Но слишком большой оказалась долька даже по его рту, или очень уж не хотелось ему продолжать прожевывать вставшую колом кожуру. Рот оказался основательно забитым и движение челюстей все более вязло и замедлялось. Наконец, прожевав остановился и заглох. Вместо этого глаза Альбертика тоже остановились и вылупились, наливаясь кровью. Он все еще крепился и силился держать тон, восхищая этим Клементину до звонкого насмешничества и сострадания.

– Выплюнь! – опомнилась она, поднося к его рту вытянутую ладонь, но куда там! Горло Альбертика обильно залившегося соком лимона схватило в такой спазме и так при этом скриворотило физиономию, что никакая рука, а только пол мог сдержать все то, что сбивая руку Клементины в спазменном наклоне выплевывал и выхаркивал страдалец любви. Выше его жалели и приголубливали гладя и теребя светло-шатеновые вихры. Дали скорее запить.

Выдув все и как видно отойдя, Альбертик единозвучно просмеялся, издав из гортани долгий прыскающий смешок и охотно потянулся как ни в чем не бывало за персиком, но не рукой, а ртом, откусывать. Так ему был скормлен весь персик. Перешел на виноград.

– Кидай, я их буду ловить! – воскликнул он от удовольствия, отсаживаясь на своем стуле в противоположный край столика.

– Лови! – кинула она, стараясь как можно точнее. Взметнувшись в броске надрессировавшийся Альбертик ловко ухватил ягоду ртом на лету и счавкал..

Клементина стала поочередно отрывать виноградины от кисти и кидать на ловлю Альбертику, особенно потешалась над неудачами. И через пару минут разыгрались уже так, что стула Альбертику показалось мало, к тому же он с него слетел, принявшись после ловить стоя. И здесь он допрыгался до того, что подпрыгнув за очередной виноградиной пролетевшей выше, опустился уже потеряв равновесие и упав на спину, больно ударившись так же и дурной головой об каменный пол, не покрытый даже ковром. Клементина бросилась к нему гладить и прижимать зашибленную головушку.

– Это ты нарочно, – плакался Альбертик, вдруг сильно ее ущипнув, и пока она вскрикивала, вырвался из рук дальше, устремясь от нее бегом.

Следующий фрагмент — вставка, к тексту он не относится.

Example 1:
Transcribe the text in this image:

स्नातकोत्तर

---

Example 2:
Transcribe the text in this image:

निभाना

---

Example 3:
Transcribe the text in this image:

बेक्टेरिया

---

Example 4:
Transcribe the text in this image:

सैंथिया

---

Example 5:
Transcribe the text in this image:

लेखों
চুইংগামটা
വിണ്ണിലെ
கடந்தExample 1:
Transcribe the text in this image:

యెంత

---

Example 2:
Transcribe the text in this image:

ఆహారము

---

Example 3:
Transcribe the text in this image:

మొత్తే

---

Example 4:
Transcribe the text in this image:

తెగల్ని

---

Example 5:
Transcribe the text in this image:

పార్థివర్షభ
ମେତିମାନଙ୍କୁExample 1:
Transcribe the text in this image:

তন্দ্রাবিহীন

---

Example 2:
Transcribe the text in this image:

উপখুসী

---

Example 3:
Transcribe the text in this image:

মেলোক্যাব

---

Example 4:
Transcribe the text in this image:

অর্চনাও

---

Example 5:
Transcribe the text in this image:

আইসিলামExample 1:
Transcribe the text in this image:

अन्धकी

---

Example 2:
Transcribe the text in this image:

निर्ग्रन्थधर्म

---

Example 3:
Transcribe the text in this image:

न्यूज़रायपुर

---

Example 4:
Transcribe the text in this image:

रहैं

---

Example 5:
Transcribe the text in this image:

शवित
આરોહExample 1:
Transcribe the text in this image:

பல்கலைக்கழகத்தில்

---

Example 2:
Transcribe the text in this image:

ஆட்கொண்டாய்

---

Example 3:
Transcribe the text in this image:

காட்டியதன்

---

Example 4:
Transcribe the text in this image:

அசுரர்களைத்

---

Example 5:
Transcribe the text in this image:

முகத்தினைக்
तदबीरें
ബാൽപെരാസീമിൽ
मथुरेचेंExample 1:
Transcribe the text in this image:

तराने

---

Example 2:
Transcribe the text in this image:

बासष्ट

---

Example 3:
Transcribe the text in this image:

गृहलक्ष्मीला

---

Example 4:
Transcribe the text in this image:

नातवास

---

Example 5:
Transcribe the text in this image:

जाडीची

– Ах, скотина! – бросилась за ним Клементина с нежной злостью стараясь догнать и отомстить негоднику.

Но юбки! Как много это дало Альбертику преимуществ, и как ловко ему удавалось уворачиваться от нее бегая вокруг столика и довертуозничался до того, что наскочил своей неповоротливой фигурой сначало на стул. А через него и на столик. Который он свернул и упал на него поверх. Ему дали легкую затрещину.

Продолжая лежать возле присевшей возле него Клементины ничком, Альбертик настороженно поглядев на колени девушки отчетливо вырисовывающиеся на гладко-глянцевой материи платья проговорил голосом потише:

– Во, покажи мне свои сиськи?

– Ты что, Альбертик, это же нехорошо! – возразила она с серьезностью, которую особенно выдают надувшиеся губки, косо заводя половину лица за край спущенных волос.

– Ну тогда давай в колесо играть! – оживился Альбертик привставая с полу, – Я его с собой прихватил! Знаешь интересно! Нужно стараться не пропустить! Мы с теткой все время в него играли!

Но вернемся же к другой паре действующих лиц, оставленных нами в угоду первой, занявшейся сейчас по настоянию Альбертика перекаткой колеса, представлявшего собой ни что иное, как цельную шайбу, друг к другу.